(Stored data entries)
▼

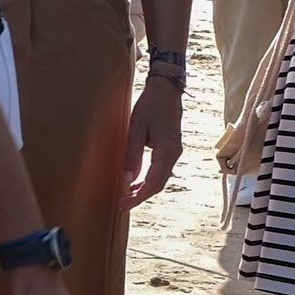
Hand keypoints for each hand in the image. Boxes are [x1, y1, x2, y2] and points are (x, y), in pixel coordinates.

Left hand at [122, 76, 182, 207]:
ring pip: (160, 178)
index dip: (137, 197)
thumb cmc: (151, 105)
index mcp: (167, 152)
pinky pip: (160, 169)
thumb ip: (132, 155)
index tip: (123, 204)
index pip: (153, 183)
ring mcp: (174, 151)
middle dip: (140, 196)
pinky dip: (148, 178)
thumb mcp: (136, 129)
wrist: (166, 89)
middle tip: (121, 204)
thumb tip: (127, 179)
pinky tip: (135, 180)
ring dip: (144, 188)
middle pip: (158, 184)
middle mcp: (174, 154)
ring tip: (126, 194)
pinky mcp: (170, 148)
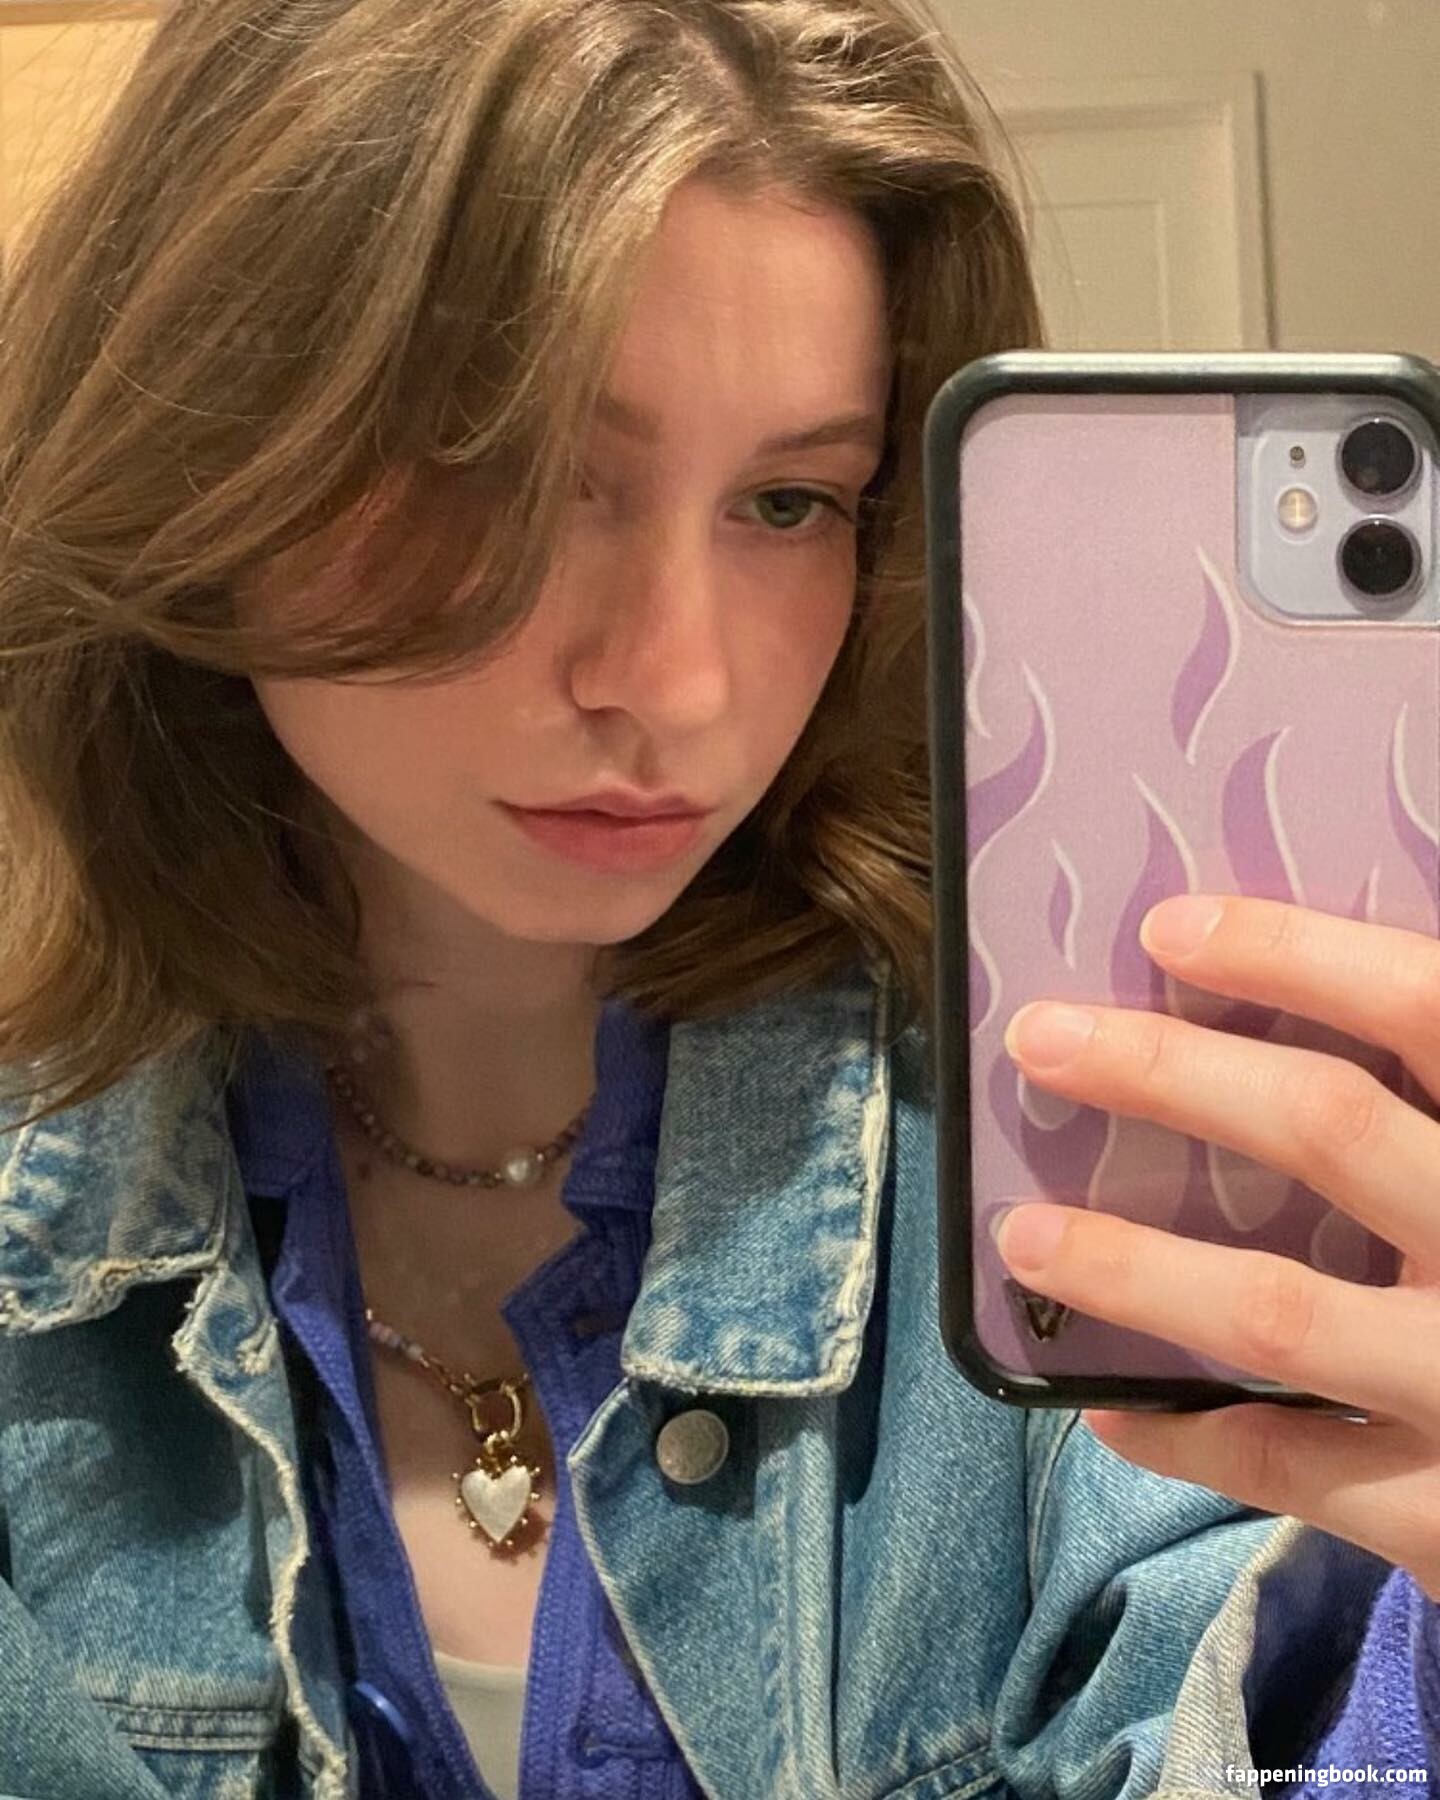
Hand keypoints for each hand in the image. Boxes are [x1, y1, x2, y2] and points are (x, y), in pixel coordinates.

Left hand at [995, 894, 1439, 1599]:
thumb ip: (1435, 1093)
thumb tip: (1336, 1006)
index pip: (1430, 1006)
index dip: (1297, 956)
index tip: (1168, 929)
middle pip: (1329, 1129)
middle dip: (1168, 1073)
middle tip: (1041, 1037)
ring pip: (1275, 1313)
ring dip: (1128, 1268)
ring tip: (1022, 1236)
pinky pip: (1289, 1472)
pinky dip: (1185, 1437)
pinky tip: (1105, 1405)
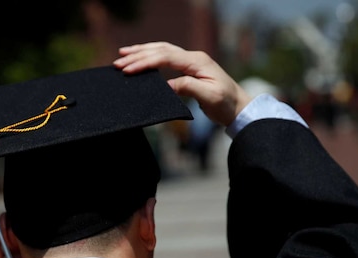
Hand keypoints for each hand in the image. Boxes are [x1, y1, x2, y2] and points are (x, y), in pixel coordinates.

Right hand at [113, 42, 251, 126]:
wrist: (238, 106)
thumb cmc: (225, 103)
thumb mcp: (208, 97)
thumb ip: (188, 87)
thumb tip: (166, 84)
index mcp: (196, 62)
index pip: (165, 57)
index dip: (145, 63)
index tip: (128, 70)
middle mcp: (193, 57)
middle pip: (160, 50)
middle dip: (138, 55)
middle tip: (118, 62)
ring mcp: (191, 61)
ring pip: (162, 50)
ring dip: (142, 52)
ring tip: (123, 54)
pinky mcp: (188, 68)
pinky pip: (165, 58)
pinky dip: (150, 56)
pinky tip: (140, 59)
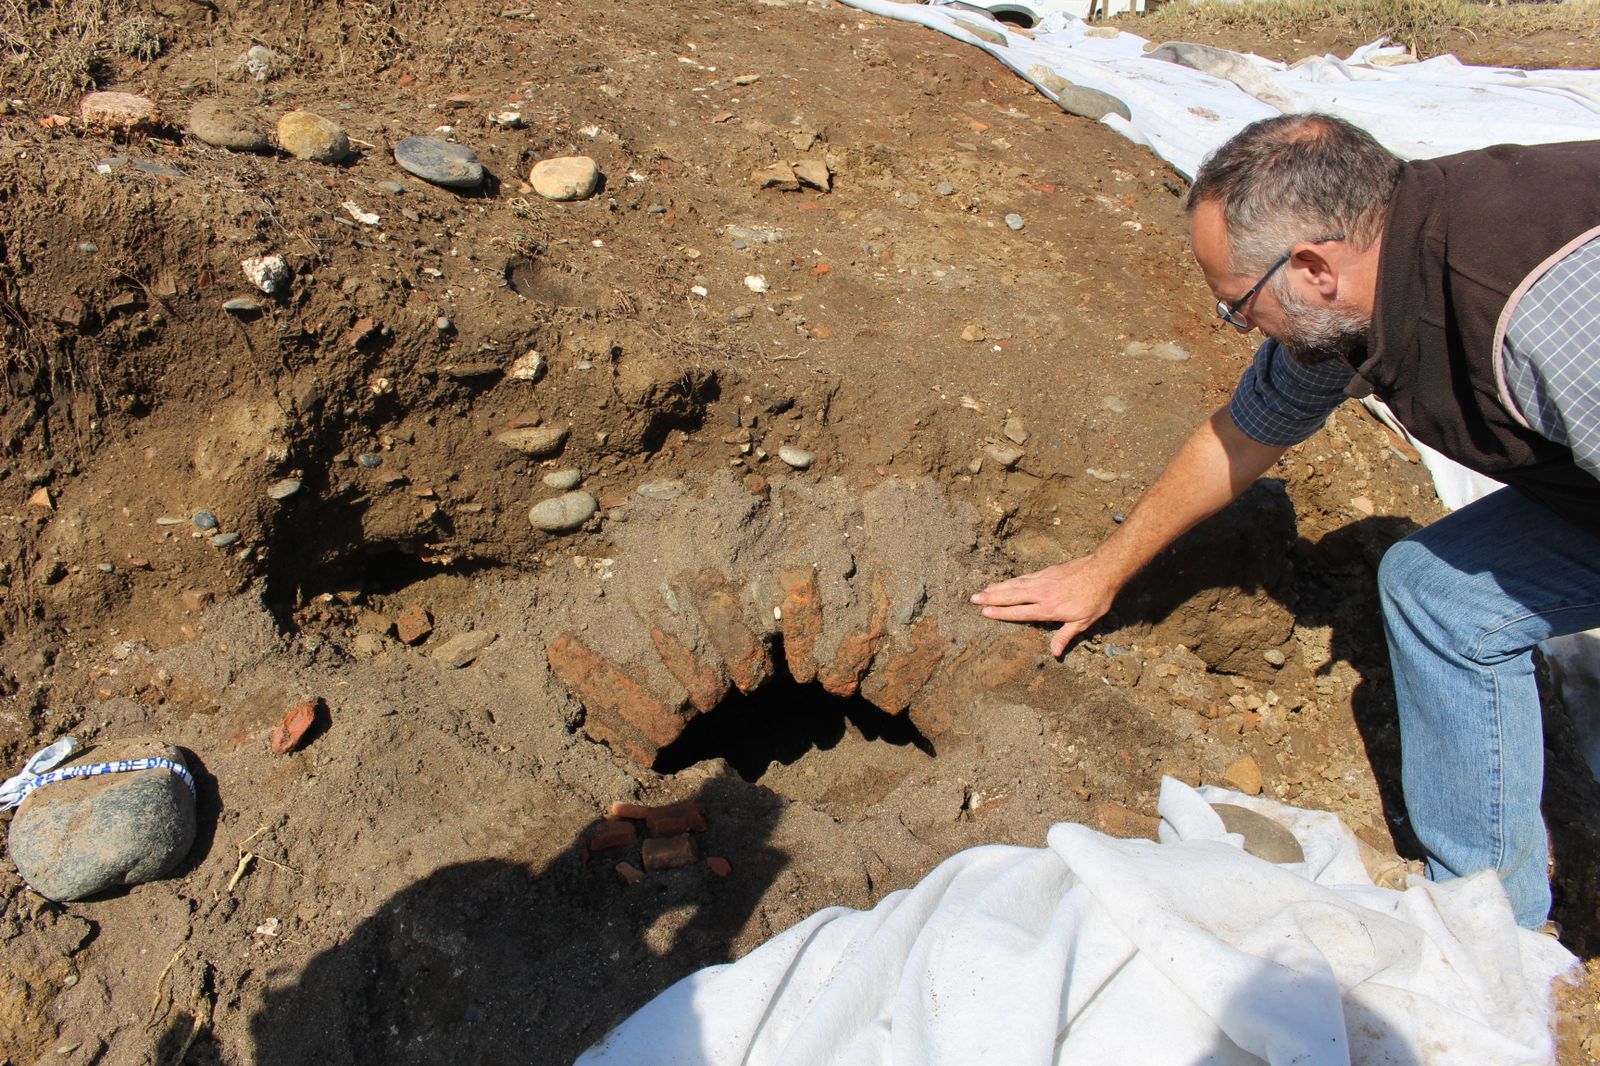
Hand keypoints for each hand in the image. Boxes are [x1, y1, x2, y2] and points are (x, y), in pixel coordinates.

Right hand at [970, 557, 1119, 657]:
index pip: (1019, 612)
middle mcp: (1041, 593)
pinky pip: (1024, 577)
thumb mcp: (1084, 622)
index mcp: (1049, 609)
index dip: (1001, 614)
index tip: (985, 613)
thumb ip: (1066, 636)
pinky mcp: (1047, 571)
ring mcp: (1043, 580)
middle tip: (973, 599)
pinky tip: (1005, 582)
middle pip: (1011, 596)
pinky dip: (1011, 580)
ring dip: (997, 588)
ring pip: (1015, 584)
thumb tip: (1054, 653)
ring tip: (983, 590)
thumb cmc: (1096, 599)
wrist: (1103, 570)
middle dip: (991, 599)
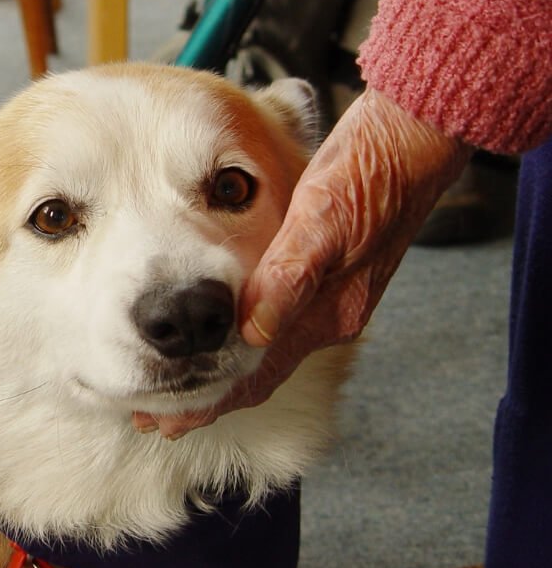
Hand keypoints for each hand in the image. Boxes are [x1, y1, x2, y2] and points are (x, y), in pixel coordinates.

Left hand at [133, 90, 470, 437]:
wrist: (410, 143)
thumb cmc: (366, 174)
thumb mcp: (323, 221)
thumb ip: (289, 277)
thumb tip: (253, 334)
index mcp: (327, 313)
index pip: (258, 376)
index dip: (212, 403)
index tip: (167, 423)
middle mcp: (328, 316)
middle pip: (257, 375)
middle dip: (209, 399)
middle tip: (157, 420)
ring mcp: (328, 299)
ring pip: (264, 354)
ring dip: (222, 375)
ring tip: (177, 388)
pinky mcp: (326, 278)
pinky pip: (276, 325)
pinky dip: (241, 342)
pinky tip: (221, 336)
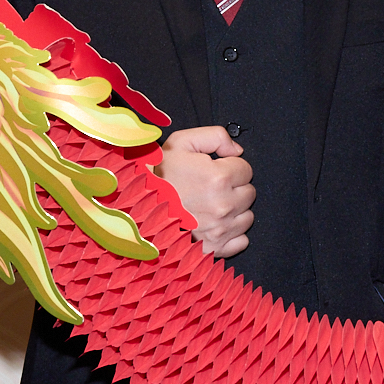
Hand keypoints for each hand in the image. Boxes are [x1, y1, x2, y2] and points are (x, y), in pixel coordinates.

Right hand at [158, 125, 254, 257]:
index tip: (216, 170)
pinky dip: (232, 233)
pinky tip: (214, 224)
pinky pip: (241, 241)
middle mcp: (222, 205)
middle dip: (234, 188)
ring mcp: (219, 229)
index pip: (246, 169)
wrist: (134, 206)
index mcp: (218, 177)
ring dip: (234, 211)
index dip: (230, 167)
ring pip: (246, 217)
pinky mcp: (214, 248)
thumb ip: (216, 136)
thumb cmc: (156, 175)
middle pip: (249, 193)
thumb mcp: (182, 142)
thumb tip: (237, 150)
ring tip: (210, 204)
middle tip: (211, 187)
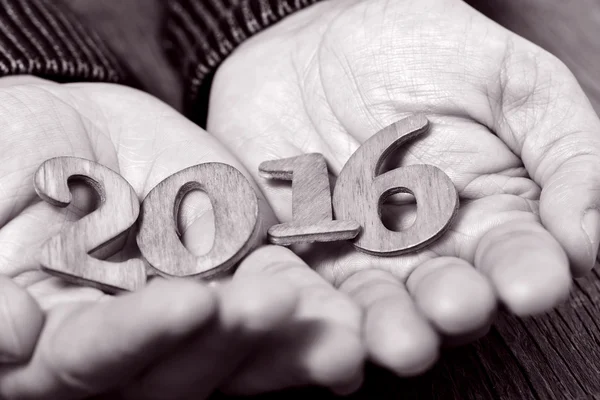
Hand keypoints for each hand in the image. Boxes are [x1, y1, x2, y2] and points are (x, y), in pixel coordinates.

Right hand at [0, 77, 362, 398]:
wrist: (69, 132)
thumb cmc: (7, 153)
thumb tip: (10, 343)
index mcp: (61, 338)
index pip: (94, 359)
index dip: (137, 336)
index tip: (186, 300)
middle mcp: (134, 342)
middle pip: (180, 369)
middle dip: (228, 339)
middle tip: (269, 306)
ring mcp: (193, 311)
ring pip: (241, 349)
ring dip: (288, 345)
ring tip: (337, 338)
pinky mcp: (239, 276)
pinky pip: (280, 302)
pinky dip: (311, 310)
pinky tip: (348, 317)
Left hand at [207, 0, 599, 374]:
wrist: (318, 43)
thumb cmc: (424, 51)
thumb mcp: (512, 83)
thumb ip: (565, 152)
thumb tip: (584, 236)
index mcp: (487, 214)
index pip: (517, 255)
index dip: (528, 271)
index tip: (531, 284)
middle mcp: (427, 248)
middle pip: (444, 293)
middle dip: (450, 306)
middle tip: (453, 308)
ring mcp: (360, 254)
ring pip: (377, 303)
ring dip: (386, 326)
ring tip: (396, 341)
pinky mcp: (301, 250)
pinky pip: (306, 286)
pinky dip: (313, 311)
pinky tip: (326, 340)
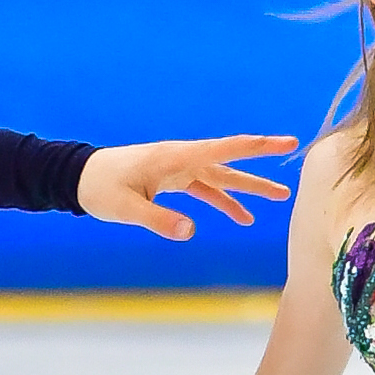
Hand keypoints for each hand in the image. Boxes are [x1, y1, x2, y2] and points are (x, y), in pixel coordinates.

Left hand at [79, 133, 294, 243]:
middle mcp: (182, 159)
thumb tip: (191, 232)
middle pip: (230, 162)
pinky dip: (224, 201)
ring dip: (248, 188)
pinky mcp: (172, 179)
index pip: (226, 149)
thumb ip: (159, 219)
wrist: (79, 177)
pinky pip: (205, 189)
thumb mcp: (127, 208)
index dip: (258, 146)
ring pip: (221, 177)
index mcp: (176, 158)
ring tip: (280, 198)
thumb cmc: (100, 188)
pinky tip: (242, 217)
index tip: (287, 142)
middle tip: (295, 161)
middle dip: (262, 164)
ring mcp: (178, 169)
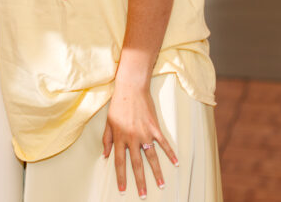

▲

* [Assignment]
The response should repeat each record precisely and contain no pictures.

* [Result below]
Hand keypoints for each hand in the image. Boxes are [x1, y1, x2, y2] and points are (x, y), in pixel coordinates.

Left hand at [122, 76, 182, 207]:
ring pip: (160, 178)
index dip: (137, 197)
thumb cmc: (151, 105)
index mcp: (167, 152)
pinky pip: (160, 169)
thumb ip: (132, 155)
index tip: (123, 204)
index pip: (153, 183)
ring mcp: (174, 151)
middle dip: (140, 196)
pinky dip: (148, 178)
thumb mcp: (136, 129)
wrist: (166, 89)
middle tip: (121, 204)
thumb tip: (127, 179)
pinky tip: (135, 180)
ring dip: (144, 188)
middle pip: (158, 184)
middle mcp: (174, 154)
ring tip: (126, 194)
pinky mcp: (170, 148)
Hand keypoints for each hand in the image. Boxes are [x1, y1, x2, y2] and points are (x, y), in pixel coordinates.

Left hand at [995, 894, 1439, 1599]:
thumb ip: (1435, 1093)
thumb tip: (1336, 1006)
index pip: (1430, 1006)
index dip: (1297, 956)
index tip: (1168, 929)
middle pip: (1329, 1129)
middle dip: (1168, 1073)
middle tip: (1041, 1037)
ring pip: (1275, 1313)
ring dip: (1128, 1268)
ring tip: (1022, 1236)
pinky pip: (1289, 1472)
pinky dip: (1185, 1437)
pinky tip: (1105, 1405)
Hand keypoints for each hand in the image. Boxes are [x1, y1, x2, y2] and points are (x, y), in pixel coordinates.

Right hand at [113, 42, 251, 126]:
wrist: (238, 106)
thumb cmc: (225, 103)
thumb mcp: (208, 97)
thumb ip: (188, 87)
thumb tip: (166, 84)
index mcp: (196, 62)
index pip: (165, 57)
index dip: (145, 63)
index tip: (128, 70)
middle mcp: (193, 57)
middle pip: (160, 50)
middle dip: (138, 55)
middle tip: (118, 62)
ring mcp: (191, 61)
ring pip: (162, 50)
ring dip: (142, 52)
ring tip: (123, 54)
pinky mcp: (188, 68)
pinky pip: (165, 58)
pinky dip: (150, 56)
pinky tip: (140, 59)
Hand keypoints for each hand in the image. Boxes are [x1, y1, x2, y2] and points are (x, y), in pixel coordinates.

Right hand at [970, 557, 1119, 657]:
index pip: (1019, 612)
middle mcp: (1041, 593)
pinky pip: (1024, 577)
thumb mcp: (1084, 622)
index mcp: (1049, 609)
index dip: (1001, 614)
index tip: (985, 613)
thumb ip: (1066, 636)
pinky mcp: (1047, 571)
ring mcp: (1043, 580)
middle tip: (973, 599)
pinky tip: (1005, 582)
middle pip: (1011, 596)
pinky dip: (1011, 580)
ring dip: (997, 588)
ring pip: (1015, 584)
thumb tip: (1054, 653)
ring tip: (983, 590)
thumb cmc: (1096, 599)
wrist: (1103, 570)
middle dip: (991, 599)
Hand keypoints for each hand in the image. Boxes are [x1, y1, x2, y2] and points are (x, y), in pixel coordinates.

Left hand at [133, 90, 470, 437]:
wrist: (410, 143)
thumb cmc: (366, 174)
thumb mcp: (323, 221)
thumb ip: (289, 277)
thumb tip: (253, 334)
index mcp: (327, 313)
index pip: (258, 376)
index dip: (212, 403)
index tip: (167, 423)
middle mcp: (328, 316)
middle pip: (257, 375)
middle dip: (209, 399)
middle tip: (157, 420)
ring mcp: (328, 299)
ring pip: (264, 354)
ring dip: (222, 375)
ring tip: (177, 388)
pinky mcp: (326, 278)
pinky pip: (276, 325)
pinky dip: (241, 342)
pinky tip: (221, 336)
Hand keypoints for each hand in the image. Boxes are [x1, y1, x2, y2] and points are (x, y), in pixel coordinates.

Right hand at [158, 125, 254, 257]:
index tip: (216, 170)
pinky dip: (232, 233)
pinky tip: (214, 224)
pinky pip: (241, 241)
middle mcp: (222, 205)
middle dip: (234, 188)
ring mcp: (219, 229)
index pip: (246, 169)
wrist: (134, 206)
index mcp: (218, 177)
ring dip: (234, 211)
index dip: (230, 167)
ring pip: (246, 217)
pinky mcp: (214, 248)
thumb ip: (216, 136)
thumb cmc: (156, 175)
middle pip: (249, 193)
thumb mcp: (182, 142)
thumb tip: (237, 150)
ring tip: (210, 204)
middle tip: (211, 187)
Hand keypoints for each hand in the image. Boxes are [x1, y1, x2, y2] and points are (x, y), in pixel coordinates.

Right hand at [0, 77, 362, 398]:
wrist: (69, 132)
thumb cmc: (7, 153)
thumb tip: (10, 343)
index mcp: (61, 338)
index pip: (94, 359)
index dip: (137, 336)
index tip: (186, 300)
middle mcp: (134, 342)
middle pip: (180, 369)
middle dip: (228, 339)
middle tip: (269, 306)
ring mcp: (193, 311)
ring pip: (241, 349)
ring dip: (288, 345)
ring tip: (337, 338)
pinky mcp: (239, 276)
pinky pip: (280, 302)
pinky dip: (311, 310)
pinky tip: (348, 317)
Left hand at [207, 0, 599, 374]:
wrist: (318, 43)
thumb cmc: (424, 51)
thumb mcp: (512, 83)
thumb ip: (565, 152)
thumb tip: (584, 236)
index mcp: (487, 214)
index pip: (517, 255)
index dip: (528, 271)
index tip: (531, 284)
middle mcp: (427, 248)
middle pip: (444, 293)
middle dip: (450, 306)
middle tip: (453, 308)
ring mcp: (360, 254)
ring pip: (377, 303)
ring dip: (386, 326)
ring tip: (396, 341)
pinky mcp: (301, 250)
pinky pip: (306, 286)
pinky dip: (313, 311)
pinky tip: (326, 340)
Hand keypoints for each hand in the image. Boxes are [x1, y1, x2, y2] and points are (x, y), in pixel coordinates.

Left hand at [79, 133, 294, 243]:
middle mcp: (182, 159)
thumb tip: (191, 232)
middle pip: (230, 162)
pinky dip: (224, 201)
ring dip: (248, 188)
pinky mcp: (172, 179)
index pip: (226, 149)
thumb ip: (159, 219)
wrist: (79, 177)
pinky pip: (205, 189)
thumb mcp: (127, 208)
index dip: (258, 146)
ring pip: (221, 177)
index mcp: (176, 158)
ring tip: (280, 198)
thumb cmc: (100, 188)
pinky tip: (242, 217)
index tip: (287, 142)
middle tip: (295, 161)
middle dip: (262, 164)
ring mcp: (178, 169)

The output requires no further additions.